The book for fifth-grade Kurdish classes will be different for the two main dialects of the language, Kurmanji and Zazaki, the ministry said, adding that it would publish the information on its website on Oct. 13. The books on the list will then be distributed to schools after they have been printed.
The cover of the teacher’s guide for the Kurdish classes bears the lyrics of a Kurdish song that says: “Ornate and beautiful/Pleasing and cute is the Kurdish language/A beautiful sound/Coy and gentle is the Kurdish language.”
The book consists of nine chapters.

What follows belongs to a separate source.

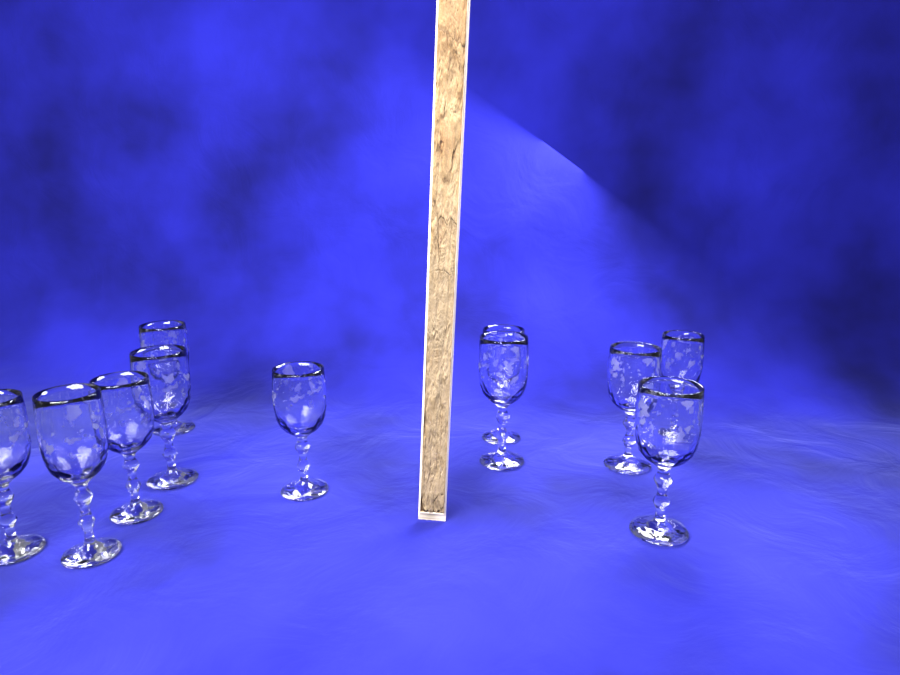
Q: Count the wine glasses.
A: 11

The first chapter is devoted to the alphabet, teaching letters and their pronunciation, as well as the difference between similar phonemes.

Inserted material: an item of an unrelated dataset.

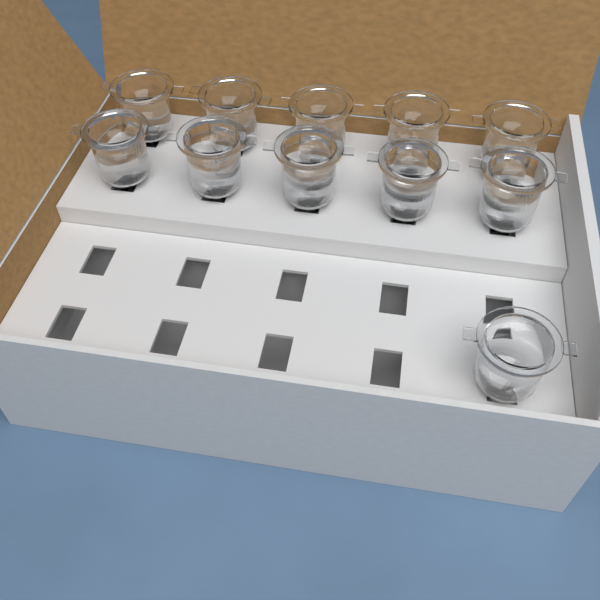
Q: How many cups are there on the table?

As part of the chapter, the book quotes a Hasan Emin poem, titled “March of the Letters,”
a Kurdish poem. The chapter also covers numbers. The second chapter is “Me and My Family,” which teaches students to introduce members of their family and friends while also teaching the parts of the day.
Nevruz through a conversation exercise
The third chapter is titled “My School and Environment,” which covers school, classes, school items, school activities, as well as cities, villages, rooms of the house and colors.

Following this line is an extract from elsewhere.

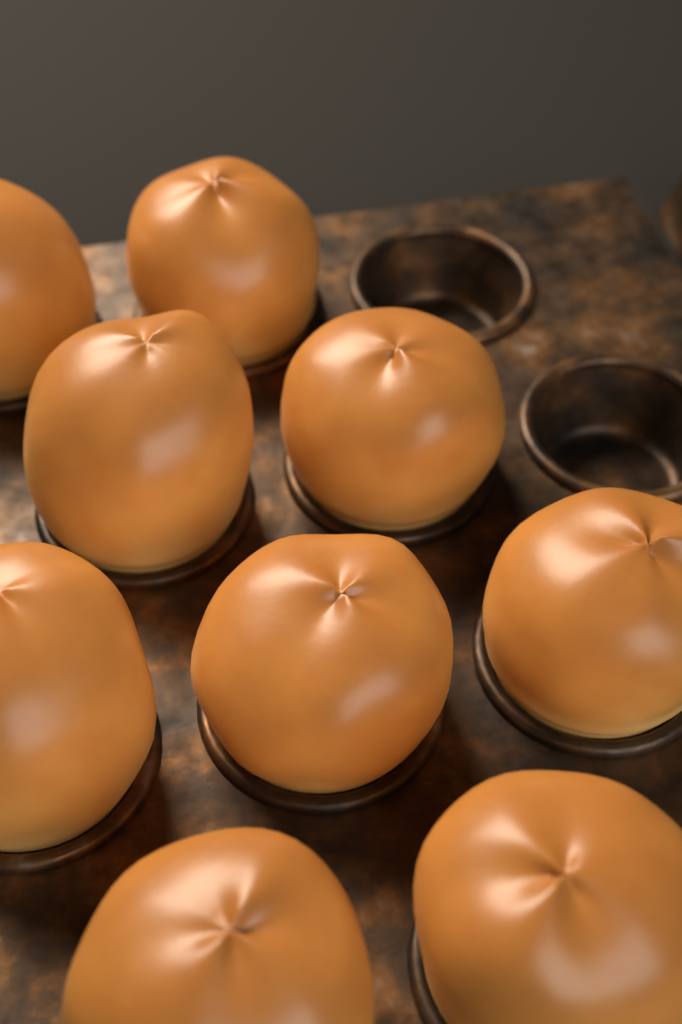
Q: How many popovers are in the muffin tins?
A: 9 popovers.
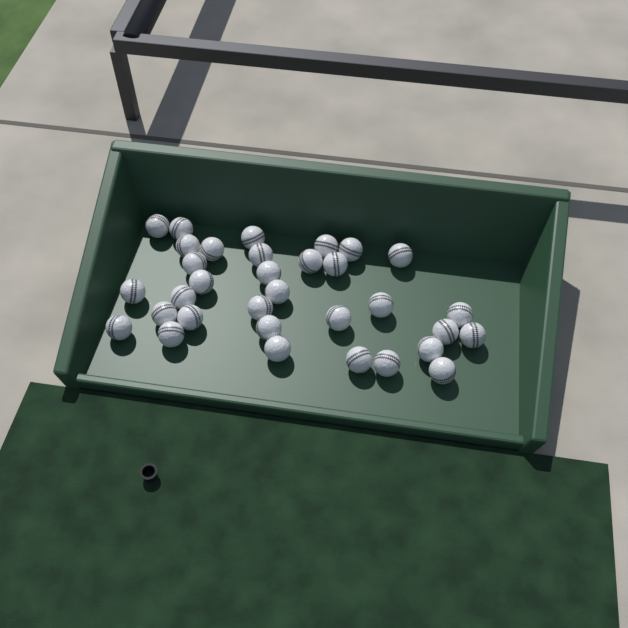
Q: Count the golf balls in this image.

The fourth chapter focuses on “Body and Health,” teaching about the body and its organs, personal hygiene, protection from germs and first aid. “Seasons and Calendars” forms the fifth chapter, teaching the seasons, months, days of the week and hours. The chapter briefly talks about Nevruz, the most important holiday of the year for Kurds, through a conversation exercise.
The sixth chapter is about “Food and Beverages,” which teaches the main verbs and conjugations, as well as subject pronouns. Students are also introduced to regional foods and beverages in the chapter.
The seventh chapter is titled “Games and Fairytales” and provides information about hide-and-seek, hopscotch, rolling marble beads, as well as nursery rhymes, jokes and tongue twisters. This chapter relocates Aesop’s tale “The Boy Who Cried Wolf” to northern Iraq and teaches “The Ant and the Grasshopper” by converting it into a poem.
“Pastime Activities” form the eighth chapter while the ninth and final chapter, titled “Traffic and Travel,” teaches about traffic rules, public transportation and tourist areas in Turkey.
The book also includes a Kurdish-Turkish glossary and complements teaching with speaking and writing exercises that focus on helping children increase their communicative skills in Kurdish dialects.
Meanwhile, the Education Ministry has added electives on the Quran and the Life of the Prophet Muhammad to the curricula of private schools that give education in foreign languages, like private French schools, private German schools, the American Robert College, Üsküdar American High School, İzmir American College and Tarsus American College.
In response to an offer from the General Directorate of Private Education Institutions, the new regulation will cover grades up to nine. The private Sankt Georg Austrian High School and the School of Commerce will also begin offering the two classes for two credits a week to 10th and 11th graders. In private Italian schools, the addition also includes Basic Religious Knowledge classes.